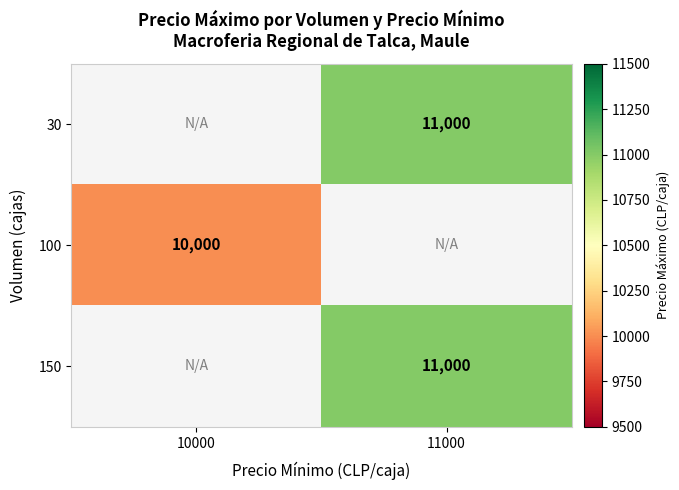

Count the number of categories in the chart.

2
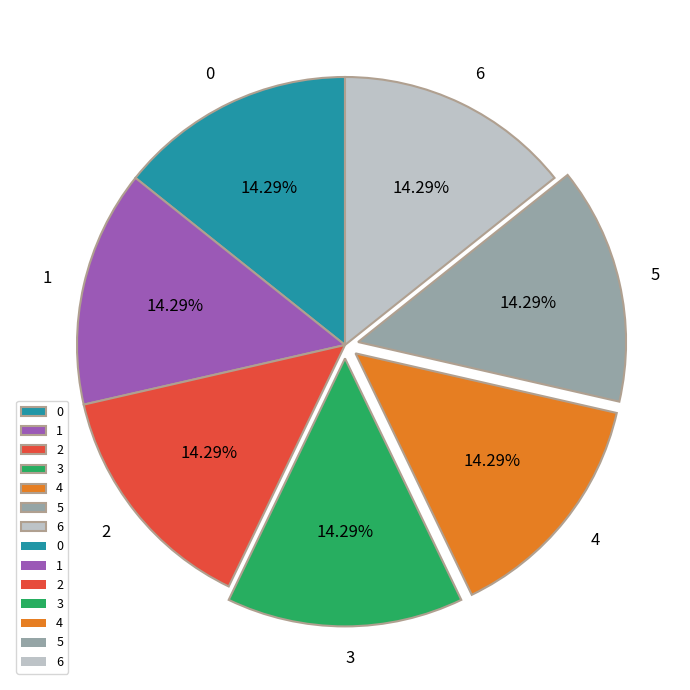

How many segments does this pie chart have?

7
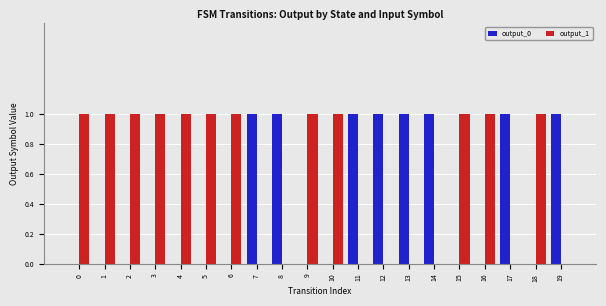

Is it true that output_1 equals -1 at 19?

False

___

## [Directive]
Reproduce every one of the lines above verbatim, omitting the pictures.

## [Answer for the task]
Count the number of categories in the chart.

2

How many segments does this pie chart have?

7

Is it true that output_1 equals -1 at 19?

False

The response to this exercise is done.